Why do these days of the week line up?

I go to the gym every Mon/Wed/Fri while a friend of mine goes every 3 days regardless of the day. A typical two weeks could look like:

     Su | M | T | W | R | F | Sa | Su | M | T | W | R | F | Sa
 ME:      X       X       X             X       X       X
HIM:          X           X             X           X

To my surprise, I've observed that I see him exactly once a week. I decided to look at it from a math perspective.

It's clear the number of times a week I see him has an upper bound of 1. If I see him Mon, he'll come in Thurs and I won't see him Wed/Fri. The same logic can be used for if I see him Wed/Fri.

However, I'm not sure why the lower bound here is 1. My intuition tells me it has something to do with modulus 7, since the days he comes to the gym are cyclical (this would also make some kind of sense since I'm coming to the gym every two days 3 times while he comes every 3 days and his cycle repeats every 3 weeks) but I can't make the mathematical leap.

I also tried to generalize. What if I come in for 3 days that are each 1 apart? Then it's obvious I'll see him exactly once. But what if I come in 3 days that are each 4 days apart?

I can bruteforce this to find that I'm right, but intuitively, why are our days lining up exactly once a week?


Solution 1:

Let's think of numbers $0, 1, \ldots, 6, \ldots$ as the days starting from some Sunday.

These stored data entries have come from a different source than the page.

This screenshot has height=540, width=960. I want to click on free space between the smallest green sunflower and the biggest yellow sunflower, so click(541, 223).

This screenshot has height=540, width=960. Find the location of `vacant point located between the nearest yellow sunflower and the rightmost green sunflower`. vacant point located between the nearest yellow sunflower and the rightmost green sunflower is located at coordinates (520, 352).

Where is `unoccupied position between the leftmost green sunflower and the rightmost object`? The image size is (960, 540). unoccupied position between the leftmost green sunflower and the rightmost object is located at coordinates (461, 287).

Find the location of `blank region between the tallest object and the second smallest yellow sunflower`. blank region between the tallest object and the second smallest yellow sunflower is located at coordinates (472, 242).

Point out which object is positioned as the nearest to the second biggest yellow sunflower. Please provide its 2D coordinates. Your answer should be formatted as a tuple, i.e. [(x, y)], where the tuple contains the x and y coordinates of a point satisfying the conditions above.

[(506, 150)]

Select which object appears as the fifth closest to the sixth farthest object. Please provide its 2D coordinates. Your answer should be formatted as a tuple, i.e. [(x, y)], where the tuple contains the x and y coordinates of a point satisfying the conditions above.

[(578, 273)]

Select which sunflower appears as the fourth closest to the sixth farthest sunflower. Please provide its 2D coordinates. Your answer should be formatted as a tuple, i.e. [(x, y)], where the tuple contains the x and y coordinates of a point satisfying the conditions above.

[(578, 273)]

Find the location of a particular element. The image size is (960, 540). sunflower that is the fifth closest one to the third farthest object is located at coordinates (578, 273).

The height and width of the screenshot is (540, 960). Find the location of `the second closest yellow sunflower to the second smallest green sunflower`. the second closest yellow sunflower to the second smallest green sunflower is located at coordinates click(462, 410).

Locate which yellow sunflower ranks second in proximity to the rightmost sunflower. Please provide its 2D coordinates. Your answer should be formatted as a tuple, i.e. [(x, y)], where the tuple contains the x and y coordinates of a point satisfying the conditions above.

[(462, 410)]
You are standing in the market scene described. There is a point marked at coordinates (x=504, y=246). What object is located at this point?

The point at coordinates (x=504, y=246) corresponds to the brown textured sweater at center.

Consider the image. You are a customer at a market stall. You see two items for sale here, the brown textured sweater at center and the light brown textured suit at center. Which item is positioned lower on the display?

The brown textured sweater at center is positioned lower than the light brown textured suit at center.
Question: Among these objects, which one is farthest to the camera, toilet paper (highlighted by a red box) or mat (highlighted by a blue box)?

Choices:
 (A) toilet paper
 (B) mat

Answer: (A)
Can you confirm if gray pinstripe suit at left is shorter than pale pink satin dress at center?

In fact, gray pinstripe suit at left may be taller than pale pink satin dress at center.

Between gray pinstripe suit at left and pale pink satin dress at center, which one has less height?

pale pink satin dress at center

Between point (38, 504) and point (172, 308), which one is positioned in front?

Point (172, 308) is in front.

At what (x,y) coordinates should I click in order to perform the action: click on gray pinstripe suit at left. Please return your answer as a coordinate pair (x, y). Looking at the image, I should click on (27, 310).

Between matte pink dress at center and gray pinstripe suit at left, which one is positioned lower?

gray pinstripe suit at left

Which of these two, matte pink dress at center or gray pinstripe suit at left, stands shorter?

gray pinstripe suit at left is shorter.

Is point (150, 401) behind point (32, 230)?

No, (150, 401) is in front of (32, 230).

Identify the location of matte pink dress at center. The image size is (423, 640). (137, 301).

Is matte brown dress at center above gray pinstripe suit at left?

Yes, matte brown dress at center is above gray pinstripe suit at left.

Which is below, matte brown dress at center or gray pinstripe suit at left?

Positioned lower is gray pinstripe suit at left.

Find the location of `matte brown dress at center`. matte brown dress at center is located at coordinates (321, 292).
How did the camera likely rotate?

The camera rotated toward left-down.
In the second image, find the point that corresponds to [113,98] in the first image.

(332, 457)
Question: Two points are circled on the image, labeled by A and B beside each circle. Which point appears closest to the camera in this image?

Then every Monday, Wednesday, and Friday, means $\{7n + 1, 7n + 3, 7n + 5\}$.

"Every three days" is all days of the form $3n + k$, where $k \in \{0, 1, 2\}$. Equivalently, these are all days that are $\equiv k \pmod 3$.

Taking $\{\rm M, W, F\}$ modulo $3$, we get $\{n+1, n, n+2\}$, which is the same as $\{0,1,2\}$, thus one of Monday, Wednesday, Friday is $k \pmod{3}$. Thus for any $k$, there is a day that matches both sets.

Solution 2:

Take any three numbers of the form $n,n+2,n+4$ for some $n\in\Bbb N$. Then one of them, and exactly one, is a multiple of $3$.

This is because $2$ is a generator of the cyclic group of order $3$, $\Bbb Z/3\Bbb Z$.

Solution 3:

It's clear the number of times a week I see him has an upper bound of 1. If I see him Mon, he'll come in Thurs and I won't see him Wed/Fri. The same logic can be used for if I see him Wed/Fri.

Similar logic works the other way around. Since he comes every three days, he'll have to be there on Monday, Tuesday or Wednesday:

  • If he comes in on Monday, you'll see him on Monday.
  • If he comes in on Tuesday, he'll also come on Friday, and you'll see him on Friday.
  • If he comes in on Wednesday, you'll see him on Wednesday.

So there's also a lower bound of 1.

If you go on three days that are four days apart, they can be numbered as $n$, $n+4$, and $n+8$. Modulo 3, these are $n$, $n+1$ and $n+2$. All remainders modulo 3 are covered, so exactly one of these days coincides with the every-three-days cycle of the other person.

On the other hand, if you went on days that are three apart (or any multiple of three), then your partial cycle would be locked with the other person's cycle, and you'd see him either every time, or never.